Compito richiesto 1:
Elenca tutti i nomi propri di persona o di personaggio che compaiono nel testo sul film.
Compito richiesto 2:
Rispondi a queste domande sul testo sul film:
(a) Dove sono rimaste la madre e la figlia di Eka?
(b) Chi ha curato la fotografia?
(c) In che modo vengono rievocati gli incidenti del passato?
Compito richiesto 3:
Prosegui il testo sul film a partire dalla sua ultima frase.

Testo della pagina:

--------

Ma Mikail ha in mente altro e decide di portarlo in città dove trascorrere una serata con due prostitute, una tra le quali è Eka, immigrata che vive vendendo il suo corpo per mantenere madre e figlia rimaste in Georgia, a pochi chilometri da lì. Sarà lei, sua immagine speculare nel condurre una vita che ormai non è più nel loro controllo, a portargli un ultimo alito di vita.

Özcan Alper sceglie di raccontare la storia per sottrazione: eliminando qualsiasi elemento superfluo, riducendo i dialoghi all’essenziale evitando riferimenti troppo espliciti – mentre gli incidenti del passato vengono rievocati attraverso alcune scene in retrospettiva, con sequenze di repertorio che irrompono nella forma di incubi nell’inquieto sonno di Yusuf. Lascia che le accuratissime atmosfere (costruite con il prezioso contributo della fotografia curata da Feza Çaldiran) si impossessino della storia diventandone ulteriori protagoniste e fondendosi in essa senza mai prendere il sopravvento. E non lascia nulla al caso, in un film di cui ogni singolo elemento è frutto di lunghi studi e profonda conoscenza della materia.

--------

Dati forniti:
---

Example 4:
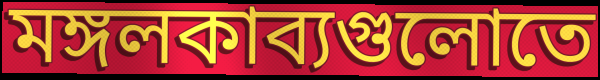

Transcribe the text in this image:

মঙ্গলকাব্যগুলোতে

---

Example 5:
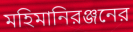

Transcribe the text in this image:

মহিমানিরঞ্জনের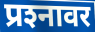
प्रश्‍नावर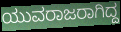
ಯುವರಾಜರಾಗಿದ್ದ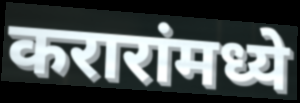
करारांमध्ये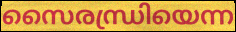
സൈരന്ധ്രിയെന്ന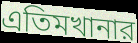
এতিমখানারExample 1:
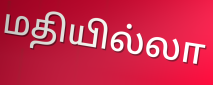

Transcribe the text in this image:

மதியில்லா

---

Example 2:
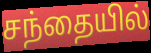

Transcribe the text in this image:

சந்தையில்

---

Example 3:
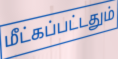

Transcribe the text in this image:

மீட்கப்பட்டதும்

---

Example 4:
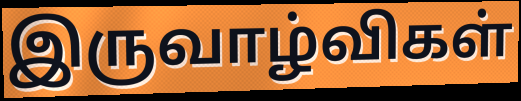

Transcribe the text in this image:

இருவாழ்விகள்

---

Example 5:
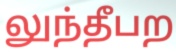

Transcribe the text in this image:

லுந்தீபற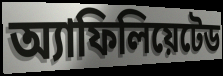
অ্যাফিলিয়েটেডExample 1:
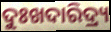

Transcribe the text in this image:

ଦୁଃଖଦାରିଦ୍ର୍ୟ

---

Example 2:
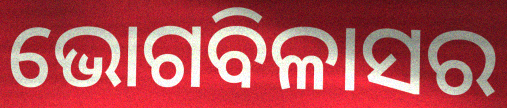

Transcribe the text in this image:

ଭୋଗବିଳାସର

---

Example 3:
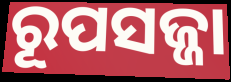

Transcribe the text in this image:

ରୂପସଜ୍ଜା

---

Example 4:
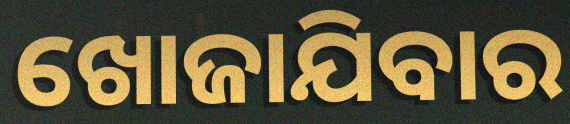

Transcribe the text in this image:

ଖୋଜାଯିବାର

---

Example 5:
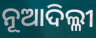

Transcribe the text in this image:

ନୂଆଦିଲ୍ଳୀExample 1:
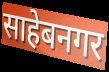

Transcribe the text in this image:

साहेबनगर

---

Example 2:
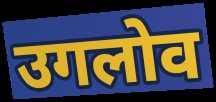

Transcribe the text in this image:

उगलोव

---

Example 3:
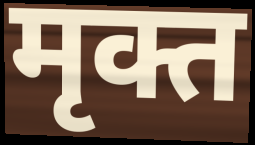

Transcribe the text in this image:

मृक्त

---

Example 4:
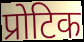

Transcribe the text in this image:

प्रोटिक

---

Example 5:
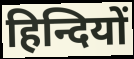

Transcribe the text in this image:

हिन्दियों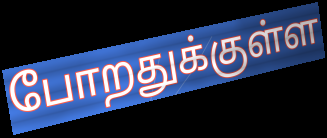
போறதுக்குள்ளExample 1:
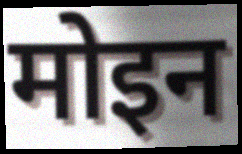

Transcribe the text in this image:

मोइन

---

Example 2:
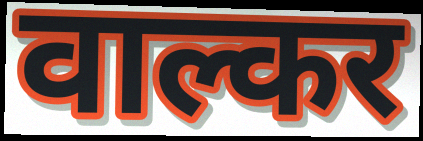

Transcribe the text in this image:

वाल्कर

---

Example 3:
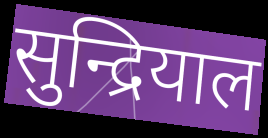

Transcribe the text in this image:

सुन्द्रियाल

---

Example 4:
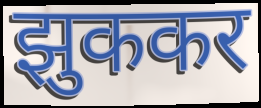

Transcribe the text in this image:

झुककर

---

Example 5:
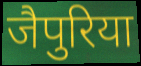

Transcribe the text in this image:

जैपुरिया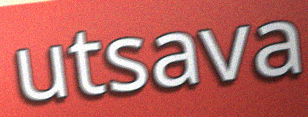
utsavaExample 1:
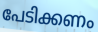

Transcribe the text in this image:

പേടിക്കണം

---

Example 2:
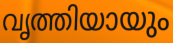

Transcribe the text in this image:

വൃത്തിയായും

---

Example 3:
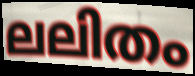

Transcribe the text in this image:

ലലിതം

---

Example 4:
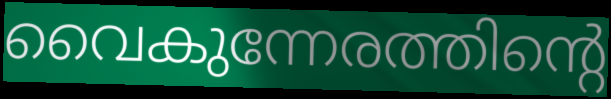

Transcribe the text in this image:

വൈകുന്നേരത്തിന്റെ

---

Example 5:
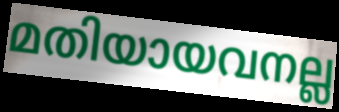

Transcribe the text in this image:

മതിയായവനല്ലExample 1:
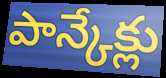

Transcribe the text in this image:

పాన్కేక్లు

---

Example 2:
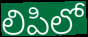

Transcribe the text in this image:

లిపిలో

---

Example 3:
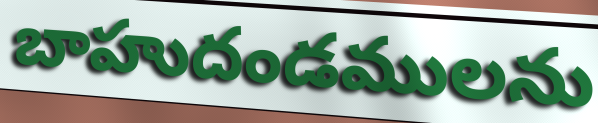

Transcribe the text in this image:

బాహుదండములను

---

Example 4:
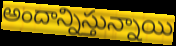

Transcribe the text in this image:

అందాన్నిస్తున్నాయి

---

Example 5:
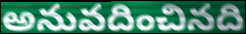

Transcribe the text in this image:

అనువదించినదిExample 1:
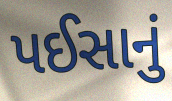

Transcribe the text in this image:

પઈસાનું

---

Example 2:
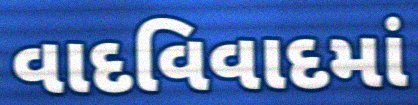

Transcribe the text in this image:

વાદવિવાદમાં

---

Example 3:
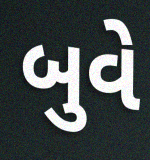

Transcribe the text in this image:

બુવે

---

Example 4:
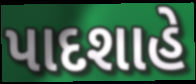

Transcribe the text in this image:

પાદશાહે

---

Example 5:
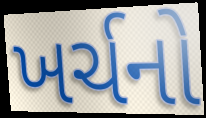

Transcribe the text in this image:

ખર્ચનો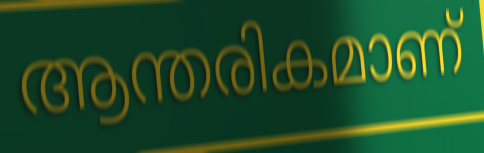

--------

Risultato 1:
Mikail
Eka
Özcan Alper
Feza Çaldiran
Yusuf

Risultato 2:
(a) In Georgia, a pochi chilometri da lì.
(b) Feza Çaldiran.
(c) Attraverso alcune scene in retrospettiva, con sequenze di repertorio che irrompono come incubi nel sonno inquieto di Yusuf.

Risultato 3:
Con grande eleganza non solo formale ma ancora di più nell’approccio ai personaggi e al tema, disillusione, lotta, sopraffazione diventano materia per un racconto sempre forte e profondamente poetico, con echi di Chekhov, rivolgendosi infine a una platea potenzialmente senza confini.
Sonbahar è il sorprendente debutto nel lungometraggio di quello che, già con la sua seconda opera, si confermerà come uno tra gli autori più interessanti della sua generazione, che comprende anche, tra gli altri, Hüseyin Karabey, Seren Yüce e Emin Alper e segue quella di Nuri Bilge Ceylan e Zeki Demirkubuz, delle cui lezioni sa fare tesoro elaborandole in modo personale.
Gioiello di sottigliezza e intelligenza, raro esempio di capacità di scavare nell’anima dei suoi personaggi seguendo percorsi inusitati e usando empatia, Sonbahar è uno di quei rari film di cui ogni singolo elemento si fonde nell’altro restituendo un’opera di tale bellezza da lasciare a bocca aperta.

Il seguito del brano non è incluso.